Beginilah cara boneka hitam “Christie” muncul di pasaran; Dia baru diizinkan dipanggil Barbie pada tahun 1980. “Narasi Mattel adalah satu hal: Mereka sangat progresif dan menawarkan teman berkulit hitam untuk Barbie,” kritik Lagueria Davis. “Begitulah cara perempuan kulit hitam juga menjadi bagian dari dunia Barbie. Mereka menganggapnya progresif, tapi bagi kami tidak terasa seperti itu. Karena selama 21 tahun belum ada boneka fesyen berkulit hitam yang pantas diberi nama merek Barbie. . . ”
Namun bagi banyak perempuan generasi Beulah May Mitchell pada saat itu, hal tersebut merupakan sebuah kemenangan: Barbie berwarna hitam – bukti bahwa perempuan Afrika-Amerika cantik, bahwa mereka bisa menjadi glamor dan sukses.
Persaingan dari Afrika
Barbie Hitam kini memiliki pesaing serius di benua Afrika. Pengusaha Nigeria Taofick Okoya meluncurkannya pada tahun 2007. Pemicunya adalah gadis kecilnya. Dalam sebuah percakapan dia berkata dia lebih suka berkulit putih daripada berkulit hitam, karena putih itu indah. Oleh karena itu, dia mencari karakter yang dapat menunjukkan kepada gadis-gadis Afrika bahwa mereka bisa bangga dengan warna kulit dan bentuk tubuh mereka. Maka muncullah “Ratu Afrika”, yang tidak hanya berkulit hitam dan mengulangi cita-cita kecantikan yang mengglobal. Boneka Okoya dibuat berdasarkan warna kulit yang berbeda dari banyak kelompok etnis Nigeria, gaya rambut, dan pakaian mereka. “Pesan dari Ratu Afrika adalah: Ini identitas saya. Ini saya,” kata Taofick Okoya.
Apakah Barbie berkelanjutan?
Boneka lebih dari sekedar mainan.

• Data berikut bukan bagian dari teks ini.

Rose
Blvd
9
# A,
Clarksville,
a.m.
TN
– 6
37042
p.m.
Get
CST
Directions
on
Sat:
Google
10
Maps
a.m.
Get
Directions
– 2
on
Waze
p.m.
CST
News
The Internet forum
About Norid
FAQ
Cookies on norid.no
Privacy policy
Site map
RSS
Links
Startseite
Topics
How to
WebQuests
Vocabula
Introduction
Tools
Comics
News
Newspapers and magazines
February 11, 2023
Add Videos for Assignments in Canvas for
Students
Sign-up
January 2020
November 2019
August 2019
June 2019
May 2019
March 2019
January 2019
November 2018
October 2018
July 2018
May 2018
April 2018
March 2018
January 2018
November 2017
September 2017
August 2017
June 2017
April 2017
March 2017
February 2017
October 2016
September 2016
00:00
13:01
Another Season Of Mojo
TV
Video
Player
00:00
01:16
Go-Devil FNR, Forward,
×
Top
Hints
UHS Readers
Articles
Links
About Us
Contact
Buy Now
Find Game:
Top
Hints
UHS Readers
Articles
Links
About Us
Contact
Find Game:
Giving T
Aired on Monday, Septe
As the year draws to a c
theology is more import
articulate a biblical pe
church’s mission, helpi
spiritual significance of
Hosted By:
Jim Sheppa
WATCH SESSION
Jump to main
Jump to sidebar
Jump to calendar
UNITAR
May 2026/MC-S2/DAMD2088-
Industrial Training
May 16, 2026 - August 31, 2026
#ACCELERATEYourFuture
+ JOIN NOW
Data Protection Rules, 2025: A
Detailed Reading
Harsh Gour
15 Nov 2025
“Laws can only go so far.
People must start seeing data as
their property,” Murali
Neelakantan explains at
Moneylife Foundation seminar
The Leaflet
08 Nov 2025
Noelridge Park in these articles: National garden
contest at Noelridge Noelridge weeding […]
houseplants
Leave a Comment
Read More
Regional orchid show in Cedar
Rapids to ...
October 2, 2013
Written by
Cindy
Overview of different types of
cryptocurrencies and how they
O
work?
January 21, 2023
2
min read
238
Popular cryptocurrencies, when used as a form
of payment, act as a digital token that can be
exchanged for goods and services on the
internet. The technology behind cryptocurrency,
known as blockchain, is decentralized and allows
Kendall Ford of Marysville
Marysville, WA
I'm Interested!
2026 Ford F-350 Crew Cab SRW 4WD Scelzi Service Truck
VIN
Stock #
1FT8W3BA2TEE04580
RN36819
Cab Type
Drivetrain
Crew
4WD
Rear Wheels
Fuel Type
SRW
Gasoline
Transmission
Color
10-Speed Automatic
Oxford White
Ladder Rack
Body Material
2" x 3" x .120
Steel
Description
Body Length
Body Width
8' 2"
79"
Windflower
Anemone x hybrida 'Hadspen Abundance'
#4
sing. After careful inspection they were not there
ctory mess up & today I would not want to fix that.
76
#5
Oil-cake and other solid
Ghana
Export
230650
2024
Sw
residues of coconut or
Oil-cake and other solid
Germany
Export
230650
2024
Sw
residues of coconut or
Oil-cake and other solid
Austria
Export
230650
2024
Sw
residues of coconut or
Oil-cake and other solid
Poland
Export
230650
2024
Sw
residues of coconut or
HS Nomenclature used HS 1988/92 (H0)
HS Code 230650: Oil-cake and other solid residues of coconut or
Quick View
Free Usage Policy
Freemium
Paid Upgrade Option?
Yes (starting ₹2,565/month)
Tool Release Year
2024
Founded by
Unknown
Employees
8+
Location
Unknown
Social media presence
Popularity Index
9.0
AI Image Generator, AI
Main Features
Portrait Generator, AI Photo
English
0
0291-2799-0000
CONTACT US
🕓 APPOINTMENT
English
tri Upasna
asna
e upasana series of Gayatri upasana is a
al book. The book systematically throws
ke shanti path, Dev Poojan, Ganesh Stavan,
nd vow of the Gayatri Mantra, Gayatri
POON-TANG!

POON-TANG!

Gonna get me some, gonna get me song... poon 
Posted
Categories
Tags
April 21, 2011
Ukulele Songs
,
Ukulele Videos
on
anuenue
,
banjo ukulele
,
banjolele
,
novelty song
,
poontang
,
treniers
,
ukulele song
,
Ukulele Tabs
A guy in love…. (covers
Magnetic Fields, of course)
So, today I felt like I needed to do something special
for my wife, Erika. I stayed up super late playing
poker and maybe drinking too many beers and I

Ia dapat menjadi sosok identifikasi bagi seorang anak yang membentuk gambaran masa depan yang normal dan cantik. Oleh karena itu, tidak mengherankan jika Barbie, yang mungkin merupakan boneka terlaris di dunia, masih memicu perdebatan hingga saat ini: tentang pemberdayaan, mania kecantikan, dan yang tak kalah pentingnya, pertanyaan tentang keberlanjutan – lagipula, Barbie juga banyak mengeluarkan plastik. ke dunia. Menurut jaringan media “The Conversation”, para peneliti Amerika telah menghitung berapa besar dampak setiap boneka terhadap iklim: Setiap boneka Barbie seberat 182 gram menyebabkan sekitar 660 gram emisi karbon, termasuk produksi plastik, manufaktur, dan transportasi.
Selama lebih dari enam dekade sejarah Barbie, Mattel telah berulang kali dengan cerdik menyesuaikan pemasarannya dengan semangat zaman dan kini juga meluncurkan Barbie yang terbuat dari plastik daur ulang. Barbie mungkin adalah “boneka paling terbangun” yang pernah ada. Sampai hari ini, hanya ada satu hal yang tidak boleh dia lakukan: usia. Tidak peduli apa warna kulitnya: Barbie “muda selamanya”.